Posted: September 28, 2014
I loved my first playthrough - it was eerie, tense, fresh, and fun. I hoarded coins, I explored every nook, and I took in every giant texel of the environment. I dealt with the enemies carefully, and triumphantly beat the first stage. I was in love.
Then I died and respawned. At that point, I realized that the elements I'd loved so much were not appealing upon replay. I understood how the monsters operated, I knew what the sound cues meant, I had figured out how many bullets I needed, and how far away from monsters I could be before they noticed me. I'd "gotten" the game in under half an hour of gameplay, and afterwards the whole veneer of tension and horror fell away, revealing a game that's still tough and can be fun, but has none of the thrill that I experienced before I could predict its every move.

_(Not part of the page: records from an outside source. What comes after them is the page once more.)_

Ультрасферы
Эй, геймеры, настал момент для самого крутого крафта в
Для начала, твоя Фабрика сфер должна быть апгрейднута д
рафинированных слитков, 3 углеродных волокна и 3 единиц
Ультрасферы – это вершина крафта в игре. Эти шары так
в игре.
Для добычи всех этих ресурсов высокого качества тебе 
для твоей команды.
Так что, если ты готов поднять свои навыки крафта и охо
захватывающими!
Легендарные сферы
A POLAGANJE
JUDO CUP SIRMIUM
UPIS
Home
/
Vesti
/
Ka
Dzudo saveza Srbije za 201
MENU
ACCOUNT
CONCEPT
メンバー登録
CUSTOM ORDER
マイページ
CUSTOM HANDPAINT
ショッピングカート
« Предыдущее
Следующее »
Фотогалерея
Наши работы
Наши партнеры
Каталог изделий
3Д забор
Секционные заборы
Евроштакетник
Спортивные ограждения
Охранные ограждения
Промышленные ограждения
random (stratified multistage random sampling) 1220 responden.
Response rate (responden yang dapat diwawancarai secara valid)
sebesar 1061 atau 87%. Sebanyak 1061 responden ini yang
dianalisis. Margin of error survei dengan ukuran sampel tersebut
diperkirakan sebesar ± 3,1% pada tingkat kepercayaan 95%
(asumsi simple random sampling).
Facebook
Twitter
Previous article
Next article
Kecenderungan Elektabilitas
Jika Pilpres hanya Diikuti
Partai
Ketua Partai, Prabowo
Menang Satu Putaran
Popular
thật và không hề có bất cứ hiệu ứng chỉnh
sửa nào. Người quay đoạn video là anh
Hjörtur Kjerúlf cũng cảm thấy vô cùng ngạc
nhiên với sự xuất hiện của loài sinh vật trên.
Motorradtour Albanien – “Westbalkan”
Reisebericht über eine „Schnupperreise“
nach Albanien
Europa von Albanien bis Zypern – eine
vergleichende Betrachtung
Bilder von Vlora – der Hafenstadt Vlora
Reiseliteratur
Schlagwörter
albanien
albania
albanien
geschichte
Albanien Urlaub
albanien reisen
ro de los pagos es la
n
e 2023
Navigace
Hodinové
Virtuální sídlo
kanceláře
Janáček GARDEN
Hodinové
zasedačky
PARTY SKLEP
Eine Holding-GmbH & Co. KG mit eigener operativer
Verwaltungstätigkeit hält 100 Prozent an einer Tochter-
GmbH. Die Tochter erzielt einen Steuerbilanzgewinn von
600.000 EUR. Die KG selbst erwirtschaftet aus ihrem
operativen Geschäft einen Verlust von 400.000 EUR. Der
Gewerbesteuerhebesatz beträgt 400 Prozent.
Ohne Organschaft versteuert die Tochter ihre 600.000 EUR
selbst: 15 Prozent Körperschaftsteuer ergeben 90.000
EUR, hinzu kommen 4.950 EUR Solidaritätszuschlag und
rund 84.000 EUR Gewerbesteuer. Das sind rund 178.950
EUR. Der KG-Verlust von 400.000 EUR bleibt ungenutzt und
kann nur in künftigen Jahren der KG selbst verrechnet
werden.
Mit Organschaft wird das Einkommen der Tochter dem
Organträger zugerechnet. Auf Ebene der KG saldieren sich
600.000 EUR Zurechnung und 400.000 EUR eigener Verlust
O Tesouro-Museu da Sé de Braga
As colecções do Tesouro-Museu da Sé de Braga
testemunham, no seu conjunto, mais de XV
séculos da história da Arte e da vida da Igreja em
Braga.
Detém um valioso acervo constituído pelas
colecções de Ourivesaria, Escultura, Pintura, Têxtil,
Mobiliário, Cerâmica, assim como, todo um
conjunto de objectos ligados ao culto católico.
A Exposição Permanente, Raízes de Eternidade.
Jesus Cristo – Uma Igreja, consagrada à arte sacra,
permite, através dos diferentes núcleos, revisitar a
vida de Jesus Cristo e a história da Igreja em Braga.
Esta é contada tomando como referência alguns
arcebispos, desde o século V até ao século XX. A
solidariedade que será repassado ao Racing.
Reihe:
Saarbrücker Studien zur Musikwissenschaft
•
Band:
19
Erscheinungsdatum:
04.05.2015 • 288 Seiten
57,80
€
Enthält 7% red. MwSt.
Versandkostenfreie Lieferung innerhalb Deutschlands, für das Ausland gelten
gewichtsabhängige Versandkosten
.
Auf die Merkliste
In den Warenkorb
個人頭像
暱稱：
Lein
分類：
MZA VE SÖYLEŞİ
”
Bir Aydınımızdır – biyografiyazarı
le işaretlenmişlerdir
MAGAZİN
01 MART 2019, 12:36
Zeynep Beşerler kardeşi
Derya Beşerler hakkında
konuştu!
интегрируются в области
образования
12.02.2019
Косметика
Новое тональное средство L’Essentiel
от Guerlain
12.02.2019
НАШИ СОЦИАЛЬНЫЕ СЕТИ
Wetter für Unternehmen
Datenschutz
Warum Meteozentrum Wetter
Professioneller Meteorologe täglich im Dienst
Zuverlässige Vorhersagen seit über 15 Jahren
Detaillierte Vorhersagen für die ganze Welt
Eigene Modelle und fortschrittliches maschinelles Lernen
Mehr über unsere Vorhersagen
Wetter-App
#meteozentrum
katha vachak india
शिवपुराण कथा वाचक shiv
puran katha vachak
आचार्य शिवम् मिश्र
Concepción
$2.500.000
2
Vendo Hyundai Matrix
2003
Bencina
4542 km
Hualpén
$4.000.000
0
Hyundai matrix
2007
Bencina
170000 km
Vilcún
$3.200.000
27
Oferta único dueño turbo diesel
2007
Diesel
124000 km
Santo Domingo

Worse, the enemies have no apparent otherworldliness other than their appearance. When I think of horrifying things, I imagine creatures or forces which aren't predictable. These threats are very predictable - they don't vanish around corners, they don't change the environment without your consent, they don't even do much with their wandering/patrolling routes. To make this game effective, it needs to keep you from fully understanding the enemy - but it doesn't. It's the same one-track-minded stateful AI that's plagued games for 20+ years. Even the more interesting enemies (like the statue) follow very strict rules. The game falls into the tedium being too predictable, and offering punishments to the player for not predicting it - when this could have been a game that broke the mold.
The game is also not well served by being permadeath. Permadeath only works when you give the player some reason to replay. Maybe you let them play different classes, or pick different abilities, or try out new unlocks they got last playthrough, give them a new goal to chase, or even just give them a persistent gold storage that they can buy useful items from. This game doesn't do any of that. The store is limp and useless, and a replay just feels like rehashing what you've already accomplished - rather than picking up again with determination.
Ultimately the game is competently made, it has good generation, some fun textures, a neat premise, and a good opening. It's technologically solid and ticks all the boxes for a good game. But the gameplay melts in your hands - the longer you examine it, the less solid the it feels.